- Supplied material
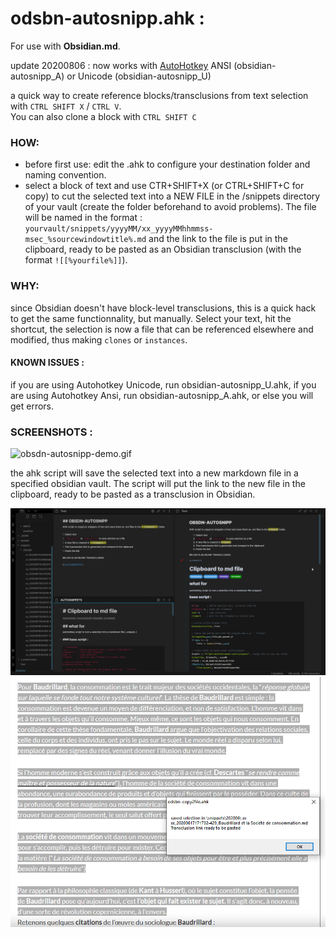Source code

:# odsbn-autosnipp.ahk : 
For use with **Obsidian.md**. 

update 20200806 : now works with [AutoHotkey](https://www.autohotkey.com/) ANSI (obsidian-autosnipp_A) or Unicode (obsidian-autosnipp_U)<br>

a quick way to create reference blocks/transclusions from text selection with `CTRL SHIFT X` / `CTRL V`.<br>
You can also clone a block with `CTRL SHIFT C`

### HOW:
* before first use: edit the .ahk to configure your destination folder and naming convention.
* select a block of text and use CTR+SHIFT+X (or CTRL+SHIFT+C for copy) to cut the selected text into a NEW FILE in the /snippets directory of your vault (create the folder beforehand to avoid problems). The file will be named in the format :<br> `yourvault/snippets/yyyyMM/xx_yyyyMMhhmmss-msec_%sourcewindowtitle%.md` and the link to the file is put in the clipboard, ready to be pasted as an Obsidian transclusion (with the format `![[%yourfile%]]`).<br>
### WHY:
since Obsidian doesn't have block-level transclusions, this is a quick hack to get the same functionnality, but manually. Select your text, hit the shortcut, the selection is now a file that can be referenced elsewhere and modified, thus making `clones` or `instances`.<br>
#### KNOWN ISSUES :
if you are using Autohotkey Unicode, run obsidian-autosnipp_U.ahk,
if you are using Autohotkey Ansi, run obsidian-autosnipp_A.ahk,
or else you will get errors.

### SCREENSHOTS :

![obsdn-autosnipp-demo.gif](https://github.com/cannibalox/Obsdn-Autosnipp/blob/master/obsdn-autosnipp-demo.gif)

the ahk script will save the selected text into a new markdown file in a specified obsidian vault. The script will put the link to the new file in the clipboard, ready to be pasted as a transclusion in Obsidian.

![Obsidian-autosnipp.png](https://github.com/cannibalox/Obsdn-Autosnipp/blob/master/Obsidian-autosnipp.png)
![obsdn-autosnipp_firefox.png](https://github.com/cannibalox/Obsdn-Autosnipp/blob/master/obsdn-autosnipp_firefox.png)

...

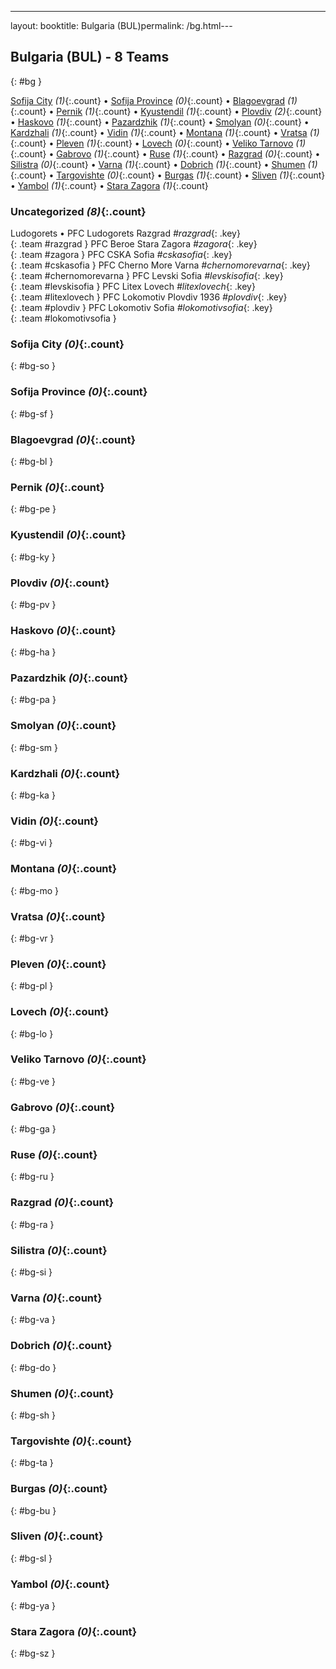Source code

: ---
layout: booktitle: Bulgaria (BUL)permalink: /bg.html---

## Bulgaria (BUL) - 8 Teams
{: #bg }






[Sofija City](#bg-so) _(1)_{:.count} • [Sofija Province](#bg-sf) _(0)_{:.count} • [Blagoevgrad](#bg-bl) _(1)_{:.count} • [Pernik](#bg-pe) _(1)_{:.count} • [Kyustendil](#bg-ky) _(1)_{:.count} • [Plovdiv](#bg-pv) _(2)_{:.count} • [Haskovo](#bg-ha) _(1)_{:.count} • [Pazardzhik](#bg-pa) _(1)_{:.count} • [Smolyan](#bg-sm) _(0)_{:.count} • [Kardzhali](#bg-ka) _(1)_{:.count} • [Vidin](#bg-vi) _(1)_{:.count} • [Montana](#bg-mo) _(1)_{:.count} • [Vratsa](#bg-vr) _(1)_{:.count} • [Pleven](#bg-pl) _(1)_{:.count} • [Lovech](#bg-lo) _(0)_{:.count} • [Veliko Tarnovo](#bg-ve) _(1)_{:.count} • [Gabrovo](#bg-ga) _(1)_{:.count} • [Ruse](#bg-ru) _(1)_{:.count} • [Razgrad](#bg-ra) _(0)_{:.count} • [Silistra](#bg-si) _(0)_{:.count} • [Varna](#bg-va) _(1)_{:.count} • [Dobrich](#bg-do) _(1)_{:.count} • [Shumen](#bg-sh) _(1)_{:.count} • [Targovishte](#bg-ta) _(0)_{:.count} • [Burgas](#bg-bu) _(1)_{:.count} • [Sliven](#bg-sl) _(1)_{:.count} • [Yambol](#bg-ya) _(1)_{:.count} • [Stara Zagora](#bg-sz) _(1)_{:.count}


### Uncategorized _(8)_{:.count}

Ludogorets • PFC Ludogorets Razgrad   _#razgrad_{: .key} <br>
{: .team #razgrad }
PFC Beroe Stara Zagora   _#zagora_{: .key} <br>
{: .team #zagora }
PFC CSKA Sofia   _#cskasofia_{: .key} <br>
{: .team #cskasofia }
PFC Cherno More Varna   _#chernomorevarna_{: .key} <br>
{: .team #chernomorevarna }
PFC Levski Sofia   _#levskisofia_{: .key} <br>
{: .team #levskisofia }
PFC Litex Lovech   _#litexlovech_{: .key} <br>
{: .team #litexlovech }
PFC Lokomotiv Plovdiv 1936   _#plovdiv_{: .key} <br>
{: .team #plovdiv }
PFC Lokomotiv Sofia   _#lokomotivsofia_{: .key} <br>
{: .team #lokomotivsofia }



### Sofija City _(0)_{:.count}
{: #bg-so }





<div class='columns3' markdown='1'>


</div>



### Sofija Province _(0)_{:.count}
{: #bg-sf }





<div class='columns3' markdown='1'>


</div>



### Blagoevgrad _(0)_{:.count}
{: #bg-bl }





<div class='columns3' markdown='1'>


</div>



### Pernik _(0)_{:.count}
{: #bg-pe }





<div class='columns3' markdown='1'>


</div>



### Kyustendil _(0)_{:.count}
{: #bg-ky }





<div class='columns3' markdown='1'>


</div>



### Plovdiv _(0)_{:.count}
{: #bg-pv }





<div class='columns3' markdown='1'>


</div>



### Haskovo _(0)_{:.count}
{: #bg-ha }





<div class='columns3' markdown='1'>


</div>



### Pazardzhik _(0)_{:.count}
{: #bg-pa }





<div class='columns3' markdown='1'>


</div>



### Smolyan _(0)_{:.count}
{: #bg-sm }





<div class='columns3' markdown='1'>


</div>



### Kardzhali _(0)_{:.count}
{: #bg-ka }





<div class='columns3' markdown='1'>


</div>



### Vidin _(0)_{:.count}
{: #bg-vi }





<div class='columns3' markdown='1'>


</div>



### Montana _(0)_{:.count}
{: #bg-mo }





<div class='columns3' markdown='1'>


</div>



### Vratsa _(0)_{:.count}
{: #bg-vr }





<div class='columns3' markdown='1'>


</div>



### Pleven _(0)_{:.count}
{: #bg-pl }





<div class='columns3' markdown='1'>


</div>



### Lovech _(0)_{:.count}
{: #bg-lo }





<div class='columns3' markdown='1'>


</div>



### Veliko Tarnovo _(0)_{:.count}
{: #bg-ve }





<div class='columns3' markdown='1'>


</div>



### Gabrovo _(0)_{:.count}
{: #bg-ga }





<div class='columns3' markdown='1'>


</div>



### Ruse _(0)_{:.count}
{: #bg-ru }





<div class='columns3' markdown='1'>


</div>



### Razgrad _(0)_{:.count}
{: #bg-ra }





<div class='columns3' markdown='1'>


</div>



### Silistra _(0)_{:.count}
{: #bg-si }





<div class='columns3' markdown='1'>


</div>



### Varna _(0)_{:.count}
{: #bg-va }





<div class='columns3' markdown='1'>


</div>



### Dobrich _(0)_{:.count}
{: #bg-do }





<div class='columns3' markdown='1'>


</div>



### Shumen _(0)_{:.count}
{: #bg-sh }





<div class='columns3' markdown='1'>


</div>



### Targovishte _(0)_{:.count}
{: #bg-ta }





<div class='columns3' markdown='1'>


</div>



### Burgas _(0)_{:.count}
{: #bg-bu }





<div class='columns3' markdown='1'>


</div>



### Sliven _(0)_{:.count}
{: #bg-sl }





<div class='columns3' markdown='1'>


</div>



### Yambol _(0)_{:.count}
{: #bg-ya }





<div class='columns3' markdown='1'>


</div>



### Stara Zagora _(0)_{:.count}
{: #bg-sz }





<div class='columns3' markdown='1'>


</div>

==

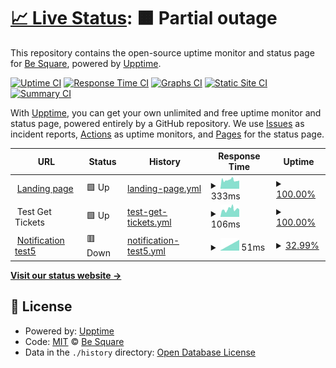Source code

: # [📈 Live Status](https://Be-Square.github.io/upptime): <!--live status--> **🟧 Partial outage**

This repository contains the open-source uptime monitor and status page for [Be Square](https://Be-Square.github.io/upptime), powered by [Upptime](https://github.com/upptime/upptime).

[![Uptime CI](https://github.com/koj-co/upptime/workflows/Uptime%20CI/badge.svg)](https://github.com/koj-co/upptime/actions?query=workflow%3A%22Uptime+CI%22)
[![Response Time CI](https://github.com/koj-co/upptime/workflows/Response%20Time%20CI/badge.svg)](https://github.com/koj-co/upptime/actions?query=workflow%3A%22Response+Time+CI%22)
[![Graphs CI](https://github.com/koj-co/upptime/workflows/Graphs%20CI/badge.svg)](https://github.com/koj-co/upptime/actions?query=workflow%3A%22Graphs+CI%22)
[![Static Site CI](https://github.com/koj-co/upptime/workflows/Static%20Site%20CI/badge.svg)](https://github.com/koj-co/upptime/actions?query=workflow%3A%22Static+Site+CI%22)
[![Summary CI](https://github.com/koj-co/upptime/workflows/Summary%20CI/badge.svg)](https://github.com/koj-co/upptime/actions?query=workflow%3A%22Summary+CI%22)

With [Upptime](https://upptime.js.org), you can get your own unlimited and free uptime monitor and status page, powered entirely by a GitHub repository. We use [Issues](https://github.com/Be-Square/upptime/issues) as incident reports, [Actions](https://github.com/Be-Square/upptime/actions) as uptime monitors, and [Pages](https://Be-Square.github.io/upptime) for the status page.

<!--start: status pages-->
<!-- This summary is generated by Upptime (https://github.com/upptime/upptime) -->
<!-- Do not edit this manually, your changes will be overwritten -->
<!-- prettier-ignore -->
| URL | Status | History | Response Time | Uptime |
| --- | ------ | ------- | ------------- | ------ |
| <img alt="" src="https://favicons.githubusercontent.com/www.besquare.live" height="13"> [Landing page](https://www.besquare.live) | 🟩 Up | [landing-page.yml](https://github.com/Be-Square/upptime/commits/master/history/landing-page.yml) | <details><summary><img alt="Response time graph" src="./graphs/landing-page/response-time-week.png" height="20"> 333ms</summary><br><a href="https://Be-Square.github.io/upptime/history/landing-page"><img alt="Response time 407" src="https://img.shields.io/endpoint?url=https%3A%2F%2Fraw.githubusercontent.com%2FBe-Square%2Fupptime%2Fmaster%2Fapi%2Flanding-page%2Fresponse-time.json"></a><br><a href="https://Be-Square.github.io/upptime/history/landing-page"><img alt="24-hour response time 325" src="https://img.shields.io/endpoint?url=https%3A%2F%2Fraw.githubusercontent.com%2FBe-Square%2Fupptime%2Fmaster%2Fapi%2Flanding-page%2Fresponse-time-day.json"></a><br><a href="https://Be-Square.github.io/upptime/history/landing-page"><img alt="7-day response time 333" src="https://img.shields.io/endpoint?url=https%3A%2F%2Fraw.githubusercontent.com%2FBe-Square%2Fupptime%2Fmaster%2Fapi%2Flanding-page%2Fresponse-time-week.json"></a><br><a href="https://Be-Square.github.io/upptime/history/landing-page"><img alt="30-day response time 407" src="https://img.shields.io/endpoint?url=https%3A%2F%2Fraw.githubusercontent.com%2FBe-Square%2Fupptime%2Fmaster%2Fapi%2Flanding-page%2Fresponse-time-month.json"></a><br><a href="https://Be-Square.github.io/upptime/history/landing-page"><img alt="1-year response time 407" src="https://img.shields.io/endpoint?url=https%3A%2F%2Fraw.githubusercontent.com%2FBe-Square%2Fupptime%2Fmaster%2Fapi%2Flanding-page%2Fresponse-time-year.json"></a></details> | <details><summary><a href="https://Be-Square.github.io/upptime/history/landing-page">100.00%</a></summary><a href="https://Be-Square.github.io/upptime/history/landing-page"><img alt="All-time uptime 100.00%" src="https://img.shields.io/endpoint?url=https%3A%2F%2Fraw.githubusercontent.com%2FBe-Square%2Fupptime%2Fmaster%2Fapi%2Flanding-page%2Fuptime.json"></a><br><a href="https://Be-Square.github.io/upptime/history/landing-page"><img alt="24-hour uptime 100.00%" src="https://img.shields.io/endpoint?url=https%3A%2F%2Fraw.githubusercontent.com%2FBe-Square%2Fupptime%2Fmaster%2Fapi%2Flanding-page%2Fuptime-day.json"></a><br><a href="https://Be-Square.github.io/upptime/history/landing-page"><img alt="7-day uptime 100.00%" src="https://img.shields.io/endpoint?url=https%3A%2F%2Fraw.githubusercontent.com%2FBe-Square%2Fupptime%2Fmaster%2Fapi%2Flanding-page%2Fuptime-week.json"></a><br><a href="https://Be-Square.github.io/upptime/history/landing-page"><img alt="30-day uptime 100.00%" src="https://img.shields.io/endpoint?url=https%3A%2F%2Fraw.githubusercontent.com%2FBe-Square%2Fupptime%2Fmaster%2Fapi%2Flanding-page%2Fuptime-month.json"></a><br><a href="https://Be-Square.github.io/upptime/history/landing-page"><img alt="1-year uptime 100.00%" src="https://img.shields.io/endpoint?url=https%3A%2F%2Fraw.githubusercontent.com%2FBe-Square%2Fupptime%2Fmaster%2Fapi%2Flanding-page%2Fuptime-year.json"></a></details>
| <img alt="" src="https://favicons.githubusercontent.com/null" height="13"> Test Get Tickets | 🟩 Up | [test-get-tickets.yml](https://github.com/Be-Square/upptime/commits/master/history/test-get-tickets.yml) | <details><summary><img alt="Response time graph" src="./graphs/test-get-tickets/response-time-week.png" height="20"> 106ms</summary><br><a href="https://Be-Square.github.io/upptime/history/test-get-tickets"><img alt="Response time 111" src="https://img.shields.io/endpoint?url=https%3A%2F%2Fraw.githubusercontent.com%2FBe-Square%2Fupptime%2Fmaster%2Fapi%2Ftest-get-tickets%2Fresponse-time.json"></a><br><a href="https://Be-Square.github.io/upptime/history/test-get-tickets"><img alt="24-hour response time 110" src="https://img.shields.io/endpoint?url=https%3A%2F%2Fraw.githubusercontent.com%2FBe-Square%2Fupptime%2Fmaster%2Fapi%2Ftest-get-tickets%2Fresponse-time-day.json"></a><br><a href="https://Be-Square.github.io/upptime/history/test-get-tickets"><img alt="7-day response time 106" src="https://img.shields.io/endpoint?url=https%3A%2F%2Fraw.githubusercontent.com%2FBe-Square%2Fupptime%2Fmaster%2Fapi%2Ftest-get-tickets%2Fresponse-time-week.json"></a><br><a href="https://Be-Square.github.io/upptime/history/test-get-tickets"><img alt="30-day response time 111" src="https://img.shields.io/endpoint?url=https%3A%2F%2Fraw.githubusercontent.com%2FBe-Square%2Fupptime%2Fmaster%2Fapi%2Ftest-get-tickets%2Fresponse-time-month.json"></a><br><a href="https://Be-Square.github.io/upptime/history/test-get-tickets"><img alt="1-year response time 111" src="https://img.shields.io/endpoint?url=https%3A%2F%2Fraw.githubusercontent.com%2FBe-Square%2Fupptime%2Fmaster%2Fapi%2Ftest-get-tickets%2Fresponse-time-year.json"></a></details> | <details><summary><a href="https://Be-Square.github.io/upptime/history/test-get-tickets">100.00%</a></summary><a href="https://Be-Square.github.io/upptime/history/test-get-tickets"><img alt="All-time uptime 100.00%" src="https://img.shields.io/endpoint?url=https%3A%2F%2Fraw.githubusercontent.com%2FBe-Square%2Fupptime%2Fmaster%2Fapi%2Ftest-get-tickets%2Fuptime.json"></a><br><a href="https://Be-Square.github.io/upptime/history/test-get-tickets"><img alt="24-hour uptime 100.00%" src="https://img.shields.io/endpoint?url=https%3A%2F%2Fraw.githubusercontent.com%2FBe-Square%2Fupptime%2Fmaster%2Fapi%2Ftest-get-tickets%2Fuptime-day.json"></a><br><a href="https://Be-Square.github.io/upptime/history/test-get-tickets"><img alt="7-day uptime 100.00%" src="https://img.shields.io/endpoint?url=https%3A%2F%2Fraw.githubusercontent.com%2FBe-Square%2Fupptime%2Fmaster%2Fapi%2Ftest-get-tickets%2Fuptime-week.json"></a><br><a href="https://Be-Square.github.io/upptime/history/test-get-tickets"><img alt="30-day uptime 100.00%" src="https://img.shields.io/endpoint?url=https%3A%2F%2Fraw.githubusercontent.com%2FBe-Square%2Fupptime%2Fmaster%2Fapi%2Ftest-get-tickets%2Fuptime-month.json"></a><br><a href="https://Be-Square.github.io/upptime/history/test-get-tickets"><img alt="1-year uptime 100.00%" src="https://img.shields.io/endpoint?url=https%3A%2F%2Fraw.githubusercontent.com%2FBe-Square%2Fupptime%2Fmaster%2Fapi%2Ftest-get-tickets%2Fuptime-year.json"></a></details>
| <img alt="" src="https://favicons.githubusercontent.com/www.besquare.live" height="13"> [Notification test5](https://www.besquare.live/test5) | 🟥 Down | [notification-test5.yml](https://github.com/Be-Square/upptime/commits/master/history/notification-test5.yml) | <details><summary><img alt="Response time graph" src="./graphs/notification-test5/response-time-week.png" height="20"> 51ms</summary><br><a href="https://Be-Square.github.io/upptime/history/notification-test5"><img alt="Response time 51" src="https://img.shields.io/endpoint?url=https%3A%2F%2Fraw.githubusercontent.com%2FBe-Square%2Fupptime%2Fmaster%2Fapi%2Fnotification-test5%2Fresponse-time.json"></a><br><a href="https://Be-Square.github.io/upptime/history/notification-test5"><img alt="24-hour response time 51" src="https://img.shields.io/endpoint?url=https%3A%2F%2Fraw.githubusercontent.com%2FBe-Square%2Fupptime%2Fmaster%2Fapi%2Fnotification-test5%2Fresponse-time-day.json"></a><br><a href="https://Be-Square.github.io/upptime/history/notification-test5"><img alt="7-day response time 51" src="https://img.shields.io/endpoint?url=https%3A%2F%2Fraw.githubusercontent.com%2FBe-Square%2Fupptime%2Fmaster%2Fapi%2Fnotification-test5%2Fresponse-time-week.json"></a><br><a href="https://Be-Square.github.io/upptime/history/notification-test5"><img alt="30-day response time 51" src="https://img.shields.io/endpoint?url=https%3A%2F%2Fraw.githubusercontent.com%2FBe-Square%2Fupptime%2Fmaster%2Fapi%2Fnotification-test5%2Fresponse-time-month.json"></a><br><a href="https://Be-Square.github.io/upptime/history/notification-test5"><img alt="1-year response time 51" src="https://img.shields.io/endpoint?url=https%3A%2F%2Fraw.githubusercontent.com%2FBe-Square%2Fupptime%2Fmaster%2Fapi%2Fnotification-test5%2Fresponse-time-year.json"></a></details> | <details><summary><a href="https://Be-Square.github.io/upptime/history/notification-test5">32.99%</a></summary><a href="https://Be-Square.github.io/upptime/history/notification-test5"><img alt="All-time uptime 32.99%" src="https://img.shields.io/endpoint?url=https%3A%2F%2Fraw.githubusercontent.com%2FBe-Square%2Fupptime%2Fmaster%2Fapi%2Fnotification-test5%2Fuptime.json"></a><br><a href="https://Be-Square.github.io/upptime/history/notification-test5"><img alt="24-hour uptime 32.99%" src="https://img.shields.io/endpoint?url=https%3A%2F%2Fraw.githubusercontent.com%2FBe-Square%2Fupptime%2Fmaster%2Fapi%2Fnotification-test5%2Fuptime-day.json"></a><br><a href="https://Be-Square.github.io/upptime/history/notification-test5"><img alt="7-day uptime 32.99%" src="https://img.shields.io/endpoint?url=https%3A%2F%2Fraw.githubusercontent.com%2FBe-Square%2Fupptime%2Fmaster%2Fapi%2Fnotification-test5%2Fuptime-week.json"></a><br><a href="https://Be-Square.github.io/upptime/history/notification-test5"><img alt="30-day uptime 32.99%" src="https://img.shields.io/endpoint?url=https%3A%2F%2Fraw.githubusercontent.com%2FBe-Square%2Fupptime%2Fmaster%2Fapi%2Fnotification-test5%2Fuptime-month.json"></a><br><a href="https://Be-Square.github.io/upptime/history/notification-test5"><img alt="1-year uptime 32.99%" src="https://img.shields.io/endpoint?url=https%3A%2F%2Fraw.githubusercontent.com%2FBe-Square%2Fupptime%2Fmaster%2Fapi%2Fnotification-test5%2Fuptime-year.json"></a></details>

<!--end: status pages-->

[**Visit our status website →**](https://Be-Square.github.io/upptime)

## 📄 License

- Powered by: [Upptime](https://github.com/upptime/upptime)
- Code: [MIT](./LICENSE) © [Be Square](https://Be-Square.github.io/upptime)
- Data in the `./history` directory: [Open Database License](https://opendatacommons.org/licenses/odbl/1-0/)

- Directions
From the entries above, list each line with "Kyustendil" in it.

- The completed task
[Sofija City](#bg-so) _(1)_{:.count} • [Sofija Province](#bg-sf) _(0)_{:.count} • [Blagoevgrad](#bg-bl) _(1)_{:.count} • [Pernik](#bg-pe) _(1)_{:.count} • [Kyustendil](#bg-ky) _(1)_{:.count} • [Plovdiv](#bg-pv) _(2)_{:.count} • [Haskovo](#bg-ha) _(1)_{:.count} • [Pazardzhik](#bg-pa) _(1)_{:.count} • [Smolyan](#bg-sm) _(0)_{:.count} • [Kardzhali](#bg-ka) _(1)_{:.count} • [Vidin](#bg-vi) _(1)_{:.count} • [Montana](#bg-mo) _(1)_{:.count} • [Vratsa](#bg-vr) _(1)_{:.count} • [Pleven](#bg-pl) _(1)_{:.count} • [Lovech](#bg-lo) _(0)_{:.count} • [Veliko Tarnovo](#bg-ve) _(1)_{:.count} • [Gabrovo](#bg-ga) _(1)_{:.count} • [Ruse](#bg-ru) _(1)_{:.count} • [Razgrad](#bg-ra) _(0)_{:.count} • [Silistra](#bg-si) _(0)_{:.count} • [Varna](#bg-va) _(1)_{:.count} • [Dobrich](#bg-do) _(1)_{:.count} • [Shumen](#bg-sh) _(1)_{:.count} • [Targovishte](#bg-ta) _(0)_{:.count} • [Burgas](#bg-bu) _(1)_{:.count} • [Sliven](#bg-sl) _(1)_{:.count} • [Yambol](#bg-ya) _(1)_{:.count} • [Stara Zagora](#bg-sz) _(1)_{:.count}
### Kyustendil _(0)_{:.count}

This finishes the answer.